Fears over a bird flu outbreak in China sent markets tumbling to multi-month lows on Monday, casting doubt over whether 2013 could still be the breakout year for Chinese equities.
Opening for trade after a two-day holiday last week, the Shanghai Composite fell close to 2 percent on Monday to its lowest level since December 25 while the Shenzhen Composite hit a near 3-month low. Meanwhile, Hong Kong's Hang Seng Index hit its weakest level since November at 2,612 points. All three indices have managed to pare some losses since hitting those lows.
The early falls were triggered by reports over the weekend that confirmed 21 reported cases of bird flu with the death toll rising to six.
Aviation stocks suffered the brunt of the losses with Shanghai-listed Air China falling nearly 4 percent, China Eastern Air losing 3.5 percent and Shanghai International Airport slipping over 4 percent.
But is Monday's sell-off merely a knee-jerk reaction or could it lead to a prolonged downtrend?

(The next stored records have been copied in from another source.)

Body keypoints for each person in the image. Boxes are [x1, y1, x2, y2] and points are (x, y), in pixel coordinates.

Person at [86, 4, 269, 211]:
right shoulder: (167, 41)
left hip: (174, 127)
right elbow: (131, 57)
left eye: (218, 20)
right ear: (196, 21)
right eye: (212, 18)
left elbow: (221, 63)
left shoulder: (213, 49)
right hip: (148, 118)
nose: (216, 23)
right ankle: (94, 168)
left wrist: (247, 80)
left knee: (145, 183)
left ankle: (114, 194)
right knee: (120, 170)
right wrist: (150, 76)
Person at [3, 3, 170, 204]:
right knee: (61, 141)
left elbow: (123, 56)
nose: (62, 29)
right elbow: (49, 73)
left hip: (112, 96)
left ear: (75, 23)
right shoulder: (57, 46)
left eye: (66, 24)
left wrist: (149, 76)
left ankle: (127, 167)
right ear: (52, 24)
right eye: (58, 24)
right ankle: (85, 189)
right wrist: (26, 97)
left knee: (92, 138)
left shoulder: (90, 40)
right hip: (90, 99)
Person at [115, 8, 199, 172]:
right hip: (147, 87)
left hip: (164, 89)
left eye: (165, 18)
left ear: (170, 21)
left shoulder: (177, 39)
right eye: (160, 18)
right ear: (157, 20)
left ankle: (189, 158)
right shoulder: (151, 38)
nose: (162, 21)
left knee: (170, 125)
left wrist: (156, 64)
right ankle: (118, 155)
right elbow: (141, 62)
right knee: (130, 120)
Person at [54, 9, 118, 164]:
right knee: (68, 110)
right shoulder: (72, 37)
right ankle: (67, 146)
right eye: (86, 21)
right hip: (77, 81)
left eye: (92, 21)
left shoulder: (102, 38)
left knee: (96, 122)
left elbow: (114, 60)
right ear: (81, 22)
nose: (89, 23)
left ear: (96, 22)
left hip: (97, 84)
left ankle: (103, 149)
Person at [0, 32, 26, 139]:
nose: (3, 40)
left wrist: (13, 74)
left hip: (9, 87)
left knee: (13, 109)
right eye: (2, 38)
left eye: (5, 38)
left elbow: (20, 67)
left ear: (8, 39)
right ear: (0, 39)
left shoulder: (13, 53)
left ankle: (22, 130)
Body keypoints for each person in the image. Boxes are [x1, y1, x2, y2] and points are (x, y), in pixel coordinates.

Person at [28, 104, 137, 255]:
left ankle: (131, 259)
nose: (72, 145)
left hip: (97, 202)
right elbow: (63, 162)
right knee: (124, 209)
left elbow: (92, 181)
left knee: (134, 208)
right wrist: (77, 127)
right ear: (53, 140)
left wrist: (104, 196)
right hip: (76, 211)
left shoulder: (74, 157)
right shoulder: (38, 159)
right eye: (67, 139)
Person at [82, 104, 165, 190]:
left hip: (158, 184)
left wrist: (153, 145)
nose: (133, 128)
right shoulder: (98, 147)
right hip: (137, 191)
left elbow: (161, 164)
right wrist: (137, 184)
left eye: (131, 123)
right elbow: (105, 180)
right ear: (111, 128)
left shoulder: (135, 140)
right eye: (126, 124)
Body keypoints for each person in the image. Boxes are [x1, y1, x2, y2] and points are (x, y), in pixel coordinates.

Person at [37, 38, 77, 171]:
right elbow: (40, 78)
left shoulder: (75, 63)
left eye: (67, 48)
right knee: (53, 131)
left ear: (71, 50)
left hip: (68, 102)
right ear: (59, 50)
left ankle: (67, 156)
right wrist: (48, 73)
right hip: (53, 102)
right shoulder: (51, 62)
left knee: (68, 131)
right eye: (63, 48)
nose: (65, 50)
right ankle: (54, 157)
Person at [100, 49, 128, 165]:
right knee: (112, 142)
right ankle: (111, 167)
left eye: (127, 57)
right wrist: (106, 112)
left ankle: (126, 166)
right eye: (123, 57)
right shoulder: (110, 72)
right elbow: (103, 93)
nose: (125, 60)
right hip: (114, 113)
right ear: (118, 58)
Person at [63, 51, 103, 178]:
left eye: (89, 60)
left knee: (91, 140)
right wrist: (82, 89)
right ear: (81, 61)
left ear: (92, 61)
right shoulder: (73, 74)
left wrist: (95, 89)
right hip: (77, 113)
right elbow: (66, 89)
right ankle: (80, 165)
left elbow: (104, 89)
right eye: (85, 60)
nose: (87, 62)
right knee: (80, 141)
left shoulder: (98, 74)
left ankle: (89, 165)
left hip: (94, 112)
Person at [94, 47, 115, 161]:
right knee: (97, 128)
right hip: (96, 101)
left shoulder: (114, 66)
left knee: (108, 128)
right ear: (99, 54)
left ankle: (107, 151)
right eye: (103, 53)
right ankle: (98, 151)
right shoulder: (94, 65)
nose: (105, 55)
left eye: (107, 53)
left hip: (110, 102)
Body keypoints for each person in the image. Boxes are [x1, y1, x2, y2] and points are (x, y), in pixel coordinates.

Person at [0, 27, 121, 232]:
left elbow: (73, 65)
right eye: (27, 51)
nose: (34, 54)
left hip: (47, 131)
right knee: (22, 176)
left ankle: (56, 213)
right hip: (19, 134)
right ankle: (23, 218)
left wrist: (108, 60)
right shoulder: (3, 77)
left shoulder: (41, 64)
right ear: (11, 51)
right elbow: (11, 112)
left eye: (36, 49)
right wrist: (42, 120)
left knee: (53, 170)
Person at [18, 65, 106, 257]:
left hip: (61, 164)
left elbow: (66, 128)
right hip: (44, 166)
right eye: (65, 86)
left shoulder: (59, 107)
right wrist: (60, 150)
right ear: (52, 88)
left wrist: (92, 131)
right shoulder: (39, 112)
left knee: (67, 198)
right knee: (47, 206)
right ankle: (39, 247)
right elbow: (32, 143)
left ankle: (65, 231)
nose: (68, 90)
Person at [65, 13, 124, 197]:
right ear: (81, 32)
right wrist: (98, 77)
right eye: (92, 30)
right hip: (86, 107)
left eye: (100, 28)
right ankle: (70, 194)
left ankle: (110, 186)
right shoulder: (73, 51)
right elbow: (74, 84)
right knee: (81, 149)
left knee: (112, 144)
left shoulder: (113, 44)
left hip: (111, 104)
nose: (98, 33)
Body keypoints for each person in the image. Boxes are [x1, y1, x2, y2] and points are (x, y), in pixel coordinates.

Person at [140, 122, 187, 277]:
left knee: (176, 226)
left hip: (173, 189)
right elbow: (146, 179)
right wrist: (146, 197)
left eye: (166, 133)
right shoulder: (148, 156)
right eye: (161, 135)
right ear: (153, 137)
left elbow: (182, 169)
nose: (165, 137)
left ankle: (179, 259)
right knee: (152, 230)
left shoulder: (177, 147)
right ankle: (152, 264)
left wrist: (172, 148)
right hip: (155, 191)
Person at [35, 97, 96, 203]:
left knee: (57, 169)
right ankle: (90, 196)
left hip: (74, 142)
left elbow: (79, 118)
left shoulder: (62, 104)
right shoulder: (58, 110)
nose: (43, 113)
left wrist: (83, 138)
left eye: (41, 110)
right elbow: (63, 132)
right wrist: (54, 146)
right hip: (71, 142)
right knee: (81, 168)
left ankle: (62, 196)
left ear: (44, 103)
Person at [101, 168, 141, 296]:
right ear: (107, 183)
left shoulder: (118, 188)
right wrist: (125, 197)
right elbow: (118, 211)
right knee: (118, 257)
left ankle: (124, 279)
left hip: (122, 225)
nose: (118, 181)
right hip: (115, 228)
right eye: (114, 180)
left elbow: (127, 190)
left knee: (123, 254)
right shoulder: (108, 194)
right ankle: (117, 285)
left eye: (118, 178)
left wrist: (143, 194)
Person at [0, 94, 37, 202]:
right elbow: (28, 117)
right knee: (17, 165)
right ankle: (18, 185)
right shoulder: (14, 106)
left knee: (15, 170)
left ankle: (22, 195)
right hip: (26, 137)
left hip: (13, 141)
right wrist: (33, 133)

"We can all safely say we've seen this movie before. We saw in 2009 with swine flu when stocks were off about 10 percent, rebounded very quickly within a month and then doubled," said Timothy Ross, head of Asia Pacific Transport Research at Credit Suisse on CNBC's "Cash Flow."
Analysts at Citi Equity Strategy wrote in a note Monday that "the avian flu may have limited impact on economic growth and this incident may hurt investment sentiment in the very near-term."
They added that in 2003 when the SARS (Severe Acute Respiratory Syndrome) epidemic broke out, the Shanghai Composite proved to be resilient: "The Chinese equity market held off well at the time when the economy was poised to take off after a few years of adjustment."
(Read More: China: Time of Transition)
The Shanghai Composite notched up gains of over 11 percent in 2003 after SARS was first reported in the spring of that year.
Analysts recommend using the current decline as a buying opportunity, especially for transportation stocks.